- WHAT TO DO
Because the copy must hold no pictures, return the data below with all of its words intact.

:: SOURCE MATERIAL

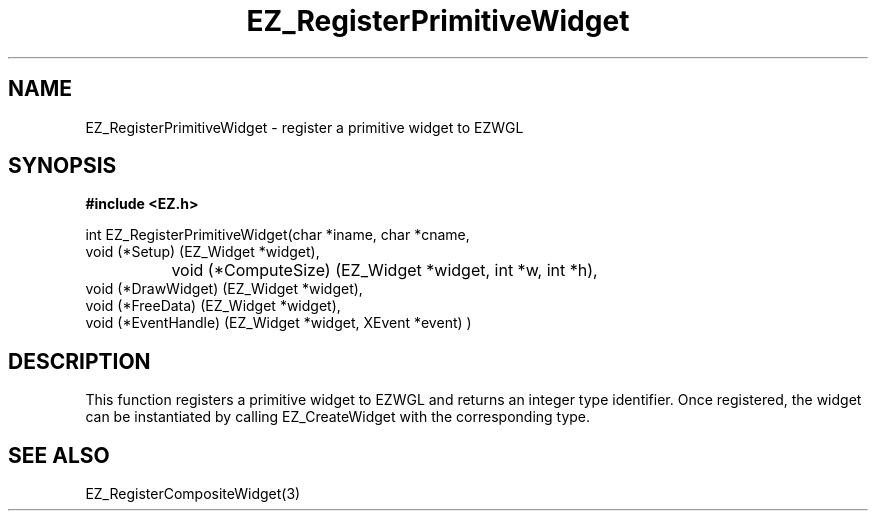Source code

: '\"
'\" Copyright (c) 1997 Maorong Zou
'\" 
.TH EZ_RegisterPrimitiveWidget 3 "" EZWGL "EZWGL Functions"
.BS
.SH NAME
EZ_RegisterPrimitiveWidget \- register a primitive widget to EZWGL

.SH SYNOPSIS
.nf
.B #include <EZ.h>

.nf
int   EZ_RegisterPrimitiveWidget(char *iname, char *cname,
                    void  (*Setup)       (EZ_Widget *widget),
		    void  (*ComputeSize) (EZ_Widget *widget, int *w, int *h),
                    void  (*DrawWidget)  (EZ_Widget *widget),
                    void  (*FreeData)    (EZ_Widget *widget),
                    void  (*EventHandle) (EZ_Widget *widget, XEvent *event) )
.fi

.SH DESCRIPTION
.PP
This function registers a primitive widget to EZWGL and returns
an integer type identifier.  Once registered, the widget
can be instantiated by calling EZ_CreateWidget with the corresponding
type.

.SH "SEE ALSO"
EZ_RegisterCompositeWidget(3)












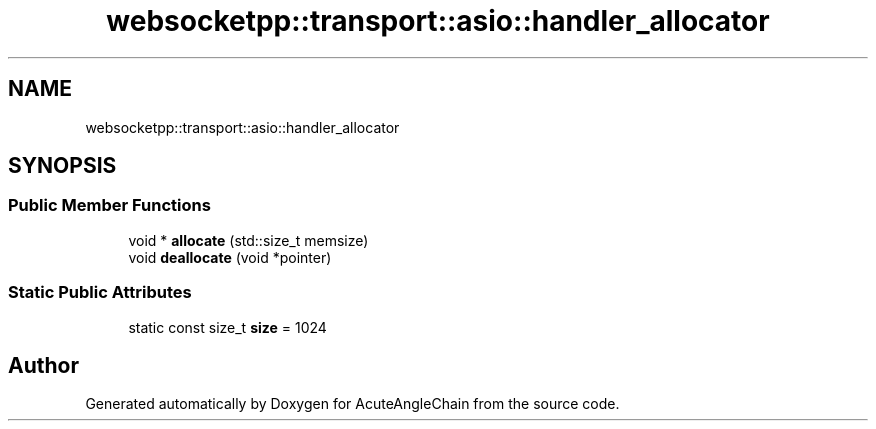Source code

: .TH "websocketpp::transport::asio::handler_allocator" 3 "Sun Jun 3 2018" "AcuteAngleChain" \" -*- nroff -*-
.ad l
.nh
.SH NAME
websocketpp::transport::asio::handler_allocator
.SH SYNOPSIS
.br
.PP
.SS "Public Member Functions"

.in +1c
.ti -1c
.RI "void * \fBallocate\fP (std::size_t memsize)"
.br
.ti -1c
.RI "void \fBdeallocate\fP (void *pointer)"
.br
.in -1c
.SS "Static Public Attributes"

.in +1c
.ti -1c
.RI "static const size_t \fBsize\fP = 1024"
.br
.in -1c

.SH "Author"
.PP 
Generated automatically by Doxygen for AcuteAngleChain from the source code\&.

::::

- RESPONSE TO THIS TASK
Source code

: '\"
'\" Copyright (c) 1997 Maorong Zou
'\" 
.TH EZ_RegisterPrimitiveWidget 3 "" EZWGL "EZWGL Functions"
.BS
.SH NAME
EZ_RegisterPrimitiveWidget \- register a primitive widget to EZWGL

.SH SYNOPSIS
.nf
.B #include <EZ.h>

.nf
int   EZ_RegisterPrimitiveWidget(char *iname, char *cname,
                    void  (*Setup)       (EZ_Widget *widget),
		    void  (*ComputeSize) (EZ_Widget *widget, int *w, int *h),
                    void  (*DrawWidget)  (EZ_Widget *widget),
                    void  (*FreeData)    (EZ_Widget *widget),
                    void  (*EventHandle) (EZ_Widget *widget, XEvent *event) )
.fi

.SH DESCRIPTION
.PP
This function registers a primitive widget to EZWGL and returns
an integer type identifier.  Once registered, the widget
can be instantiated by calling EZ_CreateWidget with the corresponding
type.

.SH "SEE ALSO"
EZ_RegisterCompositeWidget(3)












Source code

: .TH "websocketpp::transport::asio::handler_allocator" 3 "Sun Jun 3 2018" "AcuteAngleChain" \" -*- nroff -*-
.ad l
.nh
.SH NAME
websocketpp::transport::asio::handler_allocator
.SH SYNOPSIS
.br
.PP
.SS "Public Member Functions"

.in +1c
.ti -1c
.RI "void * \fBallocate\fP (std::size_t memsize)"
.br
.ti -1c
.RI "void \fBdeallocate\fP (void *pointer)"
.br
.in -1c
.SS "Static Public Attributes"

.in +1c
.ti -1c
.RI "static const size_t \fBsize\fP = 1024"
.br
.in -1c

.SH "Author"
.PP 
Generated automatically by Doxygen for AcuteAngleChain from the source code\&.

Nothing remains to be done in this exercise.